Equities
US Sector Blog: Consumer challenges cause changes
22 March 2011
Kully Samra, UK branch director at Charles Schwab, gives his views on the US market.
This week brings a couple of changes to our sector recommendations. We're moving the consumer discretionary sector to underperform from marketperform and moving the financial sector up to marketperform from underperform.
Starting with the consumer discretionary sector, we're not necessarily extremely bearish on American consumers; in fact, we believe that the unemployment rate will continue to improve. However, we do believe the sector will perform relatively poorly over the next several months, leading to our move. One reason for the downgrade is our belief regarding where we are in the economic cycle. As a so-called 'early cyclical' group, the consumer discretionary sector tends to perform well during the initial stages of an economic recovery. At this point, we believe we're well past that and into a maturing phase of economic expansion, where investors may look to rotate money out of the discretionary sector.
We also believe the recent rise in commodity costs will impact profitability in the sector. With low levels of pricing power, it's difficult for companies to pass along increased input costs to consumers. Conversely, consumers are having to pay more for necessities, leaving less money for discretionary purchases—potentially hurting both the top and bottom lines in the group. Also, unemployment remains high, credit standards are still relatively tight and the housing market continues to bump along the bottom.
To offset this move, we're moving the financial sector from underperform to marketperform. While we continue to view this group with caution because many challenges - especially from the housing and mortgage areas - remain, we believe there are enough positive developments to warrant a more-neutral view. Increasing loan demand at the business level should help bolster profits, while more robust merger-and-acquisition activity and an increase in IPOs should provide more revenue.
New regulations limiting the trading that financial institutions can do for themselves - historically, a major profit driver for some companies - remain a concern for us. And new capital requirements restrict the amount of money banks can lend, limiting profit potential for many of them. While it's true the regulatory environment is increasingly onerous for financials, we also believe that much of that potential damage has been reflected in their stock prices, leading to the possibility of upside surprises as the always creative industry reacts to new regulations.

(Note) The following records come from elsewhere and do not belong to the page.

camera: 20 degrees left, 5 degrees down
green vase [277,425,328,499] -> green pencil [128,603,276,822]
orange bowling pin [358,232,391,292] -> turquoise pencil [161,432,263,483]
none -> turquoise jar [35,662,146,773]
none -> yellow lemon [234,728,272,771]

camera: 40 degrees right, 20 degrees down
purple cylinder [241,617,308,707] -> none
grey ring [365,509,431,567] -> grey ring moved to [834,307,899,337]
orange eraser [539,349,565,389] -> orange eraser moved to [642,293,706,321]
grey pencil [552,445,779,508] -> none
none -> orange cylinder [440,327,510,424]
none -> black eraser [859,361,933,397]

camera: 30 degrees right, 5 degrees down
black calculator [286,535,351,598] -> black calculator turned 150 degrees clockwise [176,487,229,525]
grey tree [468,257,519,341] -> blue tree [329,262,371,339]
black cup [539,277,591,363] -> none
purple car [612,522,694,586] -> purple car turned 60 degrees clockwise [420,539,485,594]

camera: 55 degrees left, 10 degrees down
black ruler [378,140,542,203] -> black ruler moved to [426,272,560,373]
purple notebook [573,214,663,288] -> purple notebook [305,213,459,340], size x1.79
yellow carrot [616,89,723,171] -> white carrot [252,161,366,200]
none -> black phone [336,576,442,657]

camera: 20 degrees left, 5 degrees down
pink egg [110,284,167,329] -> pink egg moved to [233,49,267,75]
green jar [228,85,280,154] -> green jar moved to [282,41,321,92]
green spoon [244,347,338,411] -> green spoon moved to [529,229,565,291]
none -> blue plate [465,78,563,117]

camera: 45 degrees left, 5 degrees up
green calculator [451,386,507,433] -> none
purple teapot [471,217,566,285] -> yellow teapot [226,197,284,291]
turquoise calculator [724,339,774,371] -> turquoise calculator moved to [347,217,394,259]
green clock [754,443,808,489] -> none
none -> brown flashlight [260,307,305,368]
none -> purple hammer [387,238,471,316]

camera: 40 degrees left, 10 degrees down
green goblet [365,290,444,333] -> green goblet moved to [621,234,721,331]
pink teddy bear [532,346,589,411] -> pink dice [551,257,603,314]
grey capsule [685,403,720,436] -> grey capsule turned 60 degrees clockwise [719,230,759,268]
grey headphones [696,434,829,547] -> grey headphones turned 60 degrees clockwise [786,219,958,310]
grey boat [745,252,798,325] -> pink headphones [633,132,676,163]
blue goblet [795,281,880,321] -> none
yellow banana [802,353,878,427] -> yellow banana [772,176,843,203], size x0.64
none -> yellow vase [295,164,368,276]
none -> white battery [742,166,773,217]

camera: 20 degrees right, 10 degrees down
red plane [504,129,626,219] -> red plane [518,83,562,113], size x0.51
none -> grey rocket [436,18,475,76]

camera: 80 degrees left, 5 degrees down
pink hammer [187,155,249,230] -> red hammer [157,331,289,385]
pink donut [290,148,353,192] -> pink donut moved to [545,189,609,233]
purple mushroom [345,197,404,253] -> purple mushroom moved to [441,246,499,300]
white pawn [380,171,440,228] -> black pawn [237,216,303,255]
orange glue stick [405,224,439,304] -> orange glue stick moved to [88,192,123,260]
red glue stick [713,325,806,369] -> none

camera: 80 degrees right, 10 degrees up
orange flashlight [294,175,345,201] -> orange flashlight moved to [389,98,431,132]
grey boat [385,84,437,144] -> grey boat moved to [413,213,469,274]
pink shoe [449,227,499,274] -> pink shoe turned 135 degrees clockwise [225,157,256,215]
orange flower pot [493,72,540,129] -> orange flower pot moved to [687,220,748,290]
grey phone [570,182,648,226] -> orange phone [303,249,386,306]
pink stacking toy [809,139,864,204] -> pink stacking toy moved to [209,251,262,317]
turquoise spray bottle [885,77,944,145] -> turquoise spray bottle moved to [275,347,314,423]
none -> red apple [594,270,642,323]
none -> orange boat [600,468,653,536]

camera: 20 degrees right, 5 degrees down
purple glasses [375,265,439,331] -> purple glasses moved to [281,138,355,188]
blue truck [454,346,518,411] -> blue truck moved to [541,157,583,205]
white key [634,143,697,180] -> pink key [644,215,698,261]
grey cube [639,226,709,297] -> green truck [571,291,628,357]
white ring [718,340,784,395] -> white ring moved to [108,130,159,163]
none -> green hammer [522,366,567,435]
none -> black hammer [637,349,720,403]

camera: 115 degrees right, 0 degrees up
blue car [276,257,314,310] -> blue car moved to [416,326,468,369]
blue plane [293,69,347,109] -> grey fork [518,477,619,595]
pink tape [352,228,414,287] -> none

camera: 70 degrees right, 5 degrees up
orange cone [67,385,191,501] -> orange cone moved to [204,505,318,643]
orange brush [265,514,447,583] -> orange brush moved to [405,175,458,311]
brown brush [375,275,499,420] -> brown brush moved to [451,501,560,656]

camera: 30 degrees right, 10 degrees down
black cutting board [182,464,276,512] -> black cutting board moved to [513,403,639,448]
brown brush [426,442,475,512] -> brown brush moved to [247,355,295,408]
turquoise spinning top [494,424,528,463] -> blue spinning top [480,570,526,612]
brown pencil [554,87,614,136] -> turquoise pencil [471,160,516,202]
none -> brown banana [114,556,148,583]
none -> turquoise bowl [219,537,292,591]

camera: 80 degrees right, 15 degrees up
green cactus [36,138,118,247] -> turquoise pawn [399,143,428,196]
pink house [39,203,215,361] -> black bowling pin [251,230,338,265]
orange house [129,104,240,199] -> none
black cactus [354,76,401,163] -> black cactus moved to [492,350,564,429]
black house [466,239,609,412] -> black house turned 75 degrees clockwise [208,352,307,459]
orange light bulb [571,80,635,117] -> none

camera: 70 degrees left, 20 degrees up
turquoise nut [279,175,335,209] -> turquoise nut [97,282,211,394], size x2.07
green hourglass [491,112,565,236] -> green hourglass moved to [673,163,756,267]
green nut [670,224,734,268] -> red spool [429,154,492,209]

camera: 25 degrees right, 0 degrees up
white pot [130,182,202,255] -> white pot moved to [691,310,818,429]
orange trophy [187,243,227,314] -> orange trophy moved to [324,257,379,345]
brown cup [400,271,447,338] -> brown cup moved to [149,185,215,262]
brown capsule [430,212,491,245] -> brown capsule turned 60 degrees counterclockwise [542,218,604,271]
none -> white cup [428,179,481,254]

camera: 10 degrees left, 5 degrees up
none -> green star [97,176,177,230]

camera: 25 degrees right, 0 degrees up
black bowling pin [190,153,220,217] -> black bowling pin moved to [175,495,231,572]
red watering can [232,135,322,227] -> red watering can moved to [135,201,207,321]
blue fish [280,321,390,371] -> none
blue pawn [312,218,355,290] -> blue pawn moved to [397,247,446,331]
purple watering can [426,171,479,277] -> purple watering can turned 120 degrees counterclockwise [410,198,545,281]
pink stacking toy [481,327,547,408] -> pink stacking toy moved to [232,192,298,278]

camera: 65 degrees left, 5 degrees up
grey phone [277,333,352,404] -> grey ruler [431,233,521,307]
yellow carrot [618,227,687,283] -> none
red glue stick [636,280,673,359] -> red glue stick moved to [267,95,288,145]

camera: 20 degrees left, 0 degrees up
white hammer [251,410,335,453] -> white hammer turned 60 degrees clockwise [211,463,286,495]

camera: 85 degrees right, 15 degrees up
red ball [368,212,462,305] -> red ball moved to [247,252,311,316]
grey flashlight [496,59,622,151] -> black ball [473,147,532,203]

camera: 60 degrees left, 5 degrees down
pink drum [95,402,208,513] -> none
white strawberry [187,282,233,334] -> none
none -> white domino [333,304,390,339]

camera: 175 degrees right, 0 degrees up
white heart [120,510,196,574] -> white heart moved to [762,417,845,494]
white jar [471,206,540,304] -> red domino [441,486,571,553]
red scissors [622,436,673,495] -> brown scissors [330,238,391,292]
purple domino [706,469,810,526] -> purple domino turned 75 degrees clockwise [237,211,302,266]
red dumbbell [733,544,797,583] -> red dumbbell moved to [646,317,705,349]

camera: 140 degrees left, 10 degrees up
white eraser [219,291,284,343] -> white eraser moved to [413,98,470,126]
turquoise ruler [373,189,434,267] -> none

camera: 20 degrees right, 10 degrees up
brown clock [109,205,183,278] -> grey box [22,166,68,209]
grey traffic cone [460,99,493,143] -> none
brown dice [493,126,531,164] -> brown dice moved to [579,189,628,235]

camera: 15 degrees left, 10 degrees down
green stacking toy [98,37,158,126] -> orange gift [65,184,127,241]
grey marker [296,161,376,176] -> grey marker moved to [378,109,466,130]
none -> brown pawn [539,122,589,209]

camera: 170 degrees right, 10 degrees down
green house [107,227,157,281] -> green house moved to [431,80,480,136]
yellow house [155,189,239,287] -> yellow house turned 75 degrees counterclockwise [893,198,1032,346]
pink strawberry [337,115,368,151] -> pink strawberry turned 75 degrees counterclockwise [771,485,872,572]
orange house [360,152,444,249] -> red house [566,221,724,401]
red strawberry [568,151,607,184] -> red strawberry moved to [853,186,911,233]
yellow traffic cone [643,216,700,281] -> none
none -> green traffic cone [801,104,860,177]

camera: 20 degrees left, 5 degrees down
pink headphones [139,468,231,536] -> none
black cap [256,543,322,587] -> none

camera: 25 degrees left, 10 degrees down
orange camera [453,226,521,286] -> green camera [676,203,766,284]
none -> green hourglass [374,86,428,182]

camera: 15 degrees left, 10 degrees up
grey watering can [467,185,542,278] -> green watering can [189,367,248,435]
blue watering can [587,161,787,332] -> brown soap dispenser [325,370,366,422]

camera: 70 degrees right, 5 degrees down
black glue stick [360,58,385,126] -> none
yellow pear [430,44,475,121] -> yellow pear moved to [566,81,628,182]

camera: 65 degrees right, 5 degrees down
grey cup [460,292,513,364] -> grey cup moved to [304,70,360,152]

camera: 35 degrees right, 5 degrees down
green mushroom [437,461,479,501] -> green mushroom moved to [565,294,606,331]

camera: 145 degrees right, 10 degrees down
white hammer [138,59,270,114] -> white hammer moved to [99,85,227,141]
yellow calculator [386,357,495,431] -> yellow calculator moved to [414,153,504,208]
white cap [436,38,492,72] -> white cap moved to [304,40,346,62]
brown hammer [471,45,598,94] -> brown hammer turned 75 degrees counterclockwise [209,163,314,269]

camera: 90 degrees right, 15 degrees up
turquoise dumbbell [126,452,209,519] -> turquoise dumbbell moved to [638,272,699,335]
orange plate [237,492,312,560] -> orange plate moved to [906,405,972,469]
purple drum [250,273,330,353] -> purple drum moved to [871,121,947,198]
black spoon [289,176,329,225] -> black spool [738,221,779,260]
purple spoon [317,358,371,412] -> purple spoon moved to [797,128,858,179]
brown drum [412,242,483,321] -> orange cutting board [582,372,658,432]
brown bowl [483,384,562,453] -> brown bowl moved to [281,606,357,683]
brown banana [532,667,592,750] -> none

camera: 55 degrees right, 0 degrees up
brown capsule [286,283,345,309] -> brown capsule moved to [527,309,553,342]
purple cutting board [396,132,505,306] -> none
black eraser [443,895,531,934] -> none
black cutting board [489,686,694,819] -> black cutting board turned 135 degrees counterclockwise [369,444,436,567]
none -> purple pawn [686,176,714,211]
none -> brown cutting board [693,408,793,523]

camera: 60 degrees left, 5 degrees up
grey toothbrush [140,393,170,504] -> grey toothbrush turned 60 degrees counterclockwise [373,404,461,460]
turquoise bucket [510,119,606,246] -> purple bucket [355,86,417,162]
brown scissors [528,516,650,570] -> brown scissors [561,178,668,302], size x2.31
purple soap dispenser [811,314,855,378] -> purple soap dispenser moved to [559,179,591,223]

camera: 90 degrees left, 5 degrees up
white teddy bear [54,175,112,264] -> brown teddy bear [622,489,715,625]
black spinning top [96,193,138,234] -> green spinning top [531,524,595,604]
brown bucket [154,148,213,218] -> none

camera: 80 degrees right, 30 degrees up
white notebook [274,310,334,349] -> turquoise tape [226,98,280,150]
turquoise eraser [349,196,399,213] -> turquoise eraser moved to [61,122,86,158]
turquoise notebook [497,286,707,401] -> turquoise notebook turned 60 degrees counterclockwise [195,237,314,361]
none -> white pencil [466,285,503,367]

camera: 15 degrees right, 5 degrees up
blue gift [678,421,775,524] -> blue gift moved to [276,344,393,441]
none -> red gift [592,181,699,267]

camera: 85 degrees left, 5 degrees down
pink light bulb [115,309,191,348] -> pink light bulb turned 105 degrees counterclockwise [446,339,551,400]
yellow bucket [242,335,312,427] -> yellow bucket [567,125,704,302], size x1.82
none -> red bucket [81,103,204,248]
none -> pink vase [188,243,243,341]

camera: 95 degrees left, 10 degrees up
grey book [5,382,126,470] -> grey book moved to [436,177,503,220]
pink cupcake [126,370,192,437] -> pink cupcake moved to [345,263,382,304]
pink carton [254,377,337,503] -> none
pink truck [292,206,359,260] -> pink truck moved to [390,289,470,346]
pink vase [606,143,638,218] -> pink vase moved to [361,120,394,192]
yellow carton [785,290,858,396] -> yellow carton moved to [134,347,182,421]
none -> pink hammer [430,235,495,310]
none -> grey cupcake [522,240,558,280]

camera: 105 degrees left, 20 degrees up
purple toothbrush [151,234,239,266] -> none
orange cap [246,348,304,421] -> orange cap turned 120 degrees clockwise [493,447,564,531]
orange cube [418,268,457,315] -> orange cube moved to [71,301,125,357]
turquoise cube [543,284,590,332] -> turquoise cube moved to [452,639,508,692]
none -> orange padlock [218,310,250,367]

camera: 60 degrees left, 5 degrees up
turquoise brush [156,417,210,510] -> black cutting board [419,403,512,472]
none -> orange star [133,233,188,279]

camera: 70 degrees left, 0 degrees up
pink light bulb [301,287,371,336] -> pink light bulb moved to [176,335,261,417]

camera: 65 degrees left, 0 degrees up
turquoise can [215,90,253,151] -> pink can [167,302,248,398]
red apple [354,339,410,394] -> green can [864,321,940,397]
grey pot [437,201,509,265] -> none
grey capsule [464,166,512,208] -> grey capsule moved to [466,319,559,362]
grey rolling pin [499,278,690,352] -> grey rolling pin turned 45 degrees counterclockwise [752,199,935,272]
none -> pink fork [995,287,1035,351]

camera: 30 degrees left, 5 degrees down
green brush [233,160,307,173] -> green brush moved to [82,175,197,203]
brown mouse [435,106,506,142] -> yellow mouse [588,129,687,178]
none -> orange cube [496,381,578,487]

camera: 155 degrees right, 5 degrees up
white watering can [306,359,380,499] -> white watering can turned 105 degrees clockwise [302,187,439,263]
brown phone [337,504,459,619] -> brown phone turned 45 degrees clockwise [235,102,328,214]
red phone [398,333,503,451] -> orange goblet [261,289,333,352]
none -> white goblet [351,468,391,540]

In addition to these two changes, we're maintaining our outperform recommendation on energy, though we suggest any investors with outsized positions after the recent run look to take some profits, as we could see a near-term pullback. Also, the consumer staples sector remains rated at underperform.
We also continue to hold a outperform rating on information technology. Healthcare, industrials, materials, telecom and utilities hold a marketperform rating.
Our recommendations can and do change quickly at times as we continually monitor economic progress and specific factors influencing individual sectors.